Instructions>
**a.** In the provincial data notebook, which files are skipped when the CSV files are loaded?
**b.** Restate the code block beginning "prov_dfs = {}" in the provincial data notebook as a short list of the steps it performs.

Text under study Block Start

**Variable Analysis for Provincial Data**

In [24]:
import pandas as pd
import matplotlib.pyplot as plt
import numpy as np
import seaborn as sns
from sklearn.preprocessing import StandardScaler, MinMaxScaler
import glob
import os
import re

import importlib
import corr_var_functions

importlib.reload(corr_var_functions)
from corr_var_functions import *

scaler_mm = MinMaxScaler()
scaler_ss = StandardScaler()

processed_path = "../data/processed_data/"
raw_path = "../data/raw_data/"
features_path = "feature_selection_"
prov_path = "../data/provincial_data/"

In [25]:
def replace_und(text):
    return re.sub(r"_", ":" + " ", text)

In [26]:
file_list = [os.path.basename(x) for x in glob.glob(prov_path + "*.csv")]

file_names = []
for i in range(len(file_list)):
    file_names.append(replace_und(file_list[i][:-4]))

In [27]:
prov_dfs = {}

ignore = ["STATSCAN"]  # igrnoring the statscan raw files

for j in range(len(file_list)):
    if any(ign in file_names[j] for ign in ignore):
        print("File %s ignored manually" % file_names[j])

    else:
        prov_dfs[file_names[j]] = pd.read_csv(
            prov_path + file_list[j], header=0, index_col=0
        )
        try:
            pd.to_datetime(prov_dfs[file_names[j]].index, format="%Y-%m-%d")
        except Exception:
            print(j)

Text under study Block End
Supplied information Block Start

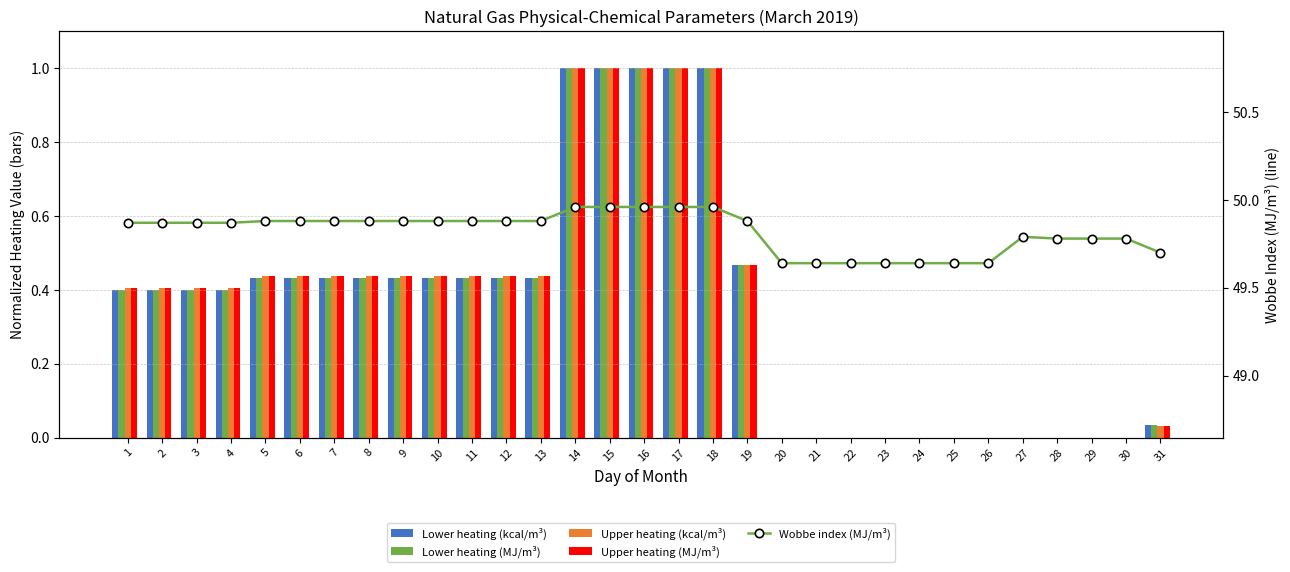

List the series in order of their peak value, highest first.

Wobbe index (MJ/m³), Lower heating (kcal/m³), Lower heating (MJ/m³), Upper heating (kcal/m³), Upper heating (MJ/m³)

Supplied information Block End

Task-by-task outputs>
**a.** Files whose names contain "STATSCAN", the StatsCan raw files.

**b.**
- Creates an empty dictionary, prov_dfs.
- Sets an ignore list holding "STATSCAN".
- Loops over the files. For any file whose name contains an ignored term, it prints that the file was ignored manually.
- Reads every other file as a CSV from the provincial data folder, with the first row as header and the first column as index. It stores the result under the file's name.
- Tries to parse each table's index as dates in the format %Y-%m-%d. If that fails, it prints the file's loop index.